L’insediamento di Maduro resta però una crisi maggiore nella diplomazia latinoamericana e grava innanzitutto sui due grandi vicini a guida progressista, Brasile e Colombia e, in misura minore, sul Messico di Claudia Scheinbaum, intenta a mostrare schiena dritta di fronte agli ex abrupto di Donald Trump sui riassetti geopolitici dell’intera area centro-nord americana e caraibica. Alla fine, la quadra è stata trovata nella diplomazia. Non andranno capi di stato né ministri, ma saranno presenti tutti e tre gli ambasciatori, decisione salomonica che ha creato malumori soprattutto a Bogotá.
Fin dal 28 luglio, quando Maduro ha fatto sparire i risultati elettorali senza neanche truccarli, per Bogotá e Brasilia, che erano state parte attiva degli accordi che avevano portato alle elezioni, sono iniziati gli equilibrismi. Farsi prendere in giro, e spesso insultare, da Maduro non era possibile. Al contempo continuare a chiedere i registri elettorali, che Caracas non aveva nessuna intenzione di mostrare, aveva il fiato corto. Proposte come un governo di coalizione e nuove elezioni sono state rifiutate tanto da Maduro come dall’opposizione.

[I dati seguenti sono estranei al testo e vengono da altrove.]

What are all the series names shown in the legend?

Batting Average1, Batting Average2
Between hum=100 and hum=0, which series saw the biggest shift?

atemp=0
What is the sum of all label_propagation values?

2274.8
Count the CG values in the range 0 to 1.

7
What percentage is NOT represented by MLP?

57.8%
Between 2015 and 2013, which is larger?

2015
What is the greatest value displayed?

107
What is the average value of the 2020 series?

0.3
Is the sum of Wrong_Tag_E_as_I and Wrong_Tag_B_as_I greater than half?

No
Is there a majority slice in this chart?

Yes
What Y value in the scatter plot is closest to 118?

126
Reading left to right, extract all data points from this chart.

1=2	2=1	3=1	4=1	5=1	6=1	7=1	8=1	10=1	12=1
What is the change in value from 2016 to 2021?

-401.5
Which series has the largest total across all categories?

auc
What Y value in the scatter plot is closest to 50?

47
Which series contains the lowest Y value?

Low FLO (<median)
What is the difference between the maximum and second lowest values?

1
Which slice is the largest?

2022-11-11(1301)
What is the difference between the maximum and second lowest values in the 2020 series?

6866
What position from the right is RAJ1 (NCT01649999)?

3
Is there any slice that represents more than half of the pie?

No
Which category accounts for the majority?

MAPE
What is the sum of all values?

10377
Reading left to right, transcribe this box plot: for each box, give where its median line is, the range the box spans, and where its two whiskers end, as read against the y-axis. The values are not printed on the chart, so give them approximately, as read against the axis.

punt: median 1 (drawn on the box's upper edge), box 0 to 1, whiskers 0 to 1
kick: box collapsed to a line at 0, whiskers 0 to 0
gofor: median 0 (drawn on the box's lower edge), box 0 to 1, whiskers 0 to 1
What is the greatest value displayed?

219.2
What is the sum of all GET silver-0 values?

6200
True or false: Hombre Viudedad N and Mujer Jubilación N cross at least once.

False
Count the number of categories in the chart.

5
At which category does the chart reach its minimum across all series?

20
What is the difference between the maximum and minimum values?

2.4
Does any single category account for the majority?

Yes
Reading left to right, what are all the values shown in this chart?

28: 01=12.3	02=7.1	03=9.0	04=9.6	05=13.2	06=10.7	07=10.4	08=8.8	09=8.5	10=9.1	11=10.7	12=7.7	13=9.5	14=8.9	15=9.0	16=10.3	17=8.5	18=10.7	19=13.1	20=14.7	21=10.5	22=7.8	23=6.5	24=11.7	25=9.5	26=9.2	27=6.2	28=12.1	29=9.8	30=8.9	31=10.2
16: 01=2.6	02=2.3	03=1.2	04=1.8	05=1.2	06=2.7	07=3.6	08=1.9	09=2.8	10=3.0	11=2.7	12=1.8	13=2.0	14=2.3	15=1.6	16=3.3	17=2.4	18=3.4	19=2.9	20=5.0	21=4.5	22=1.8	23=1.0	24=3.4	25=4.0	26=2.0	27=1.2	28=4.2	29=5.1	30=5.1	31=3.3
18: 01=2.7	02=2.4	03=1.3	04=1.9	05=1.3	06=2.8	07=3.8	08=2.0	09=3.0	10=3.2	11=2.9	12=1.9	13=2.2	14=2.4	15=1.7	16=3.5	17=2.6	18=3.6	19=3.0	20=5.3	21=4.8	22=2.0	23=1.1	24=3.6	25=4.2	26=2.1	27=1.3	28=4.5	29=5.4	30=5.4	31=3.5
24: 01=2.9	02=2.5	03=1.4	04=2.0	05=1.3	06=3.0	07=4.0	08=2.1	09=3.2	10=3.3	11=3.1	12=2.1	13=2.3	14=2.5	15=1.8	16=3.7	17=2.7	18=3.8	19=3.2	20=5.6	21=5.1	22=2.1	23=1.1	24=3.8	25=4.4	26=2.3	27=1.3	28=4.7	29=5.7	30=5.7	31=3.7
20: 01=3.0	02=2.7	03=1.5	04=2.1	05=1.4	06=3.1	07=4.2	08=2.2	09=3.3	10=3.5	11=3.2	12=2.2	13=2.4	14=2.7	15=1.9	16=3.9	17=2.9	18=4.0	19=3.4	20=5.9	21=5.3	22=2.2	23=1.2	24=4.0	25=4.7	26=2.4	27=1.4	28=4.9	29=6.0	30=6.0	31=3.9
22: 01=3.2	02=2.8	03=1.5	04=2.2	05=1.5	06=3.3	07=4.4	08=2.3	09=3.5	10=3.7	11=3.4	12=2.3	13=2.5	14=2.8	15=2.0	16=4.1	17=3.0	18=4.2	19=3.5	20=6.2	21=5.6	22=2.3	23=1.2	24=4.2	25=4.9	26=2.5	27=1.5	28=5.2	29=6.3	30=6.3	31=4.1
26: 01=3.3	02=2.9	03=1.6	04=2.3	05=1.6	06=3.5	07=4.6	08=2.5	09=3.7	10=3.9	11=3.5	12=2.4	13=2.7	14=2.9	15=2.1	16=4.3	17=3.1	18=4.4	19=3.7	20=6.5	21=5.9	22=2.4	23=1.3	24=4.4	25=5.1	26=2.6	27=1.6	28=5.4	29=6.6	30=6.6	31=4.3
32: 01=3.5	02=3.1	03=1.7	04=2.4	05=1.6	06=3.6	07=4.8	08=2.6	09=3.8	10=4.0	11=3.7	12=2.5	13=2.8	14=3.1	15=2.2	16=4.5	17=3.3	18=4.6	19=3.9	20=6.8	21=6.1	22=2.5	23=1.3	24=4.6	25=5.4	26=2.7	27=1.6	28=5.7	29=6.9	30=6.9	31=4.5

Governi con tradizioni diplomatiche di primo piano, un attore globale come il Brasile in particolare, non potevano però né accettare lo stato di fatto imposto da Maduro, né al contempo far incendiare l’intera regione, magari ritrovandosi la Milei venezuelana, María Corina Machado, a Miraflores. Il gesto più clamoroso lo ha compiuto Lula. Complici i suoi problemi di salute, ha rinunciato al vertice Brics di Kazan per non incontrare Maduro, arrivando a mettere il veto sull’ingresso di Caracas nell’organizzazione che sempre più incarna gli interessi degli attori non occidentali in crescita.
Allo stato Itamaraty, la Farnesina brasiliana, opta per congelare le relazioni, non riconoscendo né Maduro né González. Se per Lula è complicato distanziarsi da un paese per anni vicinissimo, in particolare negli anni di Chávez e dell’argentino Néstor Kirchner, ancor più grave lo è per Gustavo Petro.
Il primo presidente progressista della Colombia, e che aspira ad una non impossibile rielezione, sa da tempo di dover prendere le distanze da Maduro senza rompere relazioni su una frontiera dove vivono e circolano quotidianamente tredici milioni di persone con vincoli economici, culturali, familiari secolari.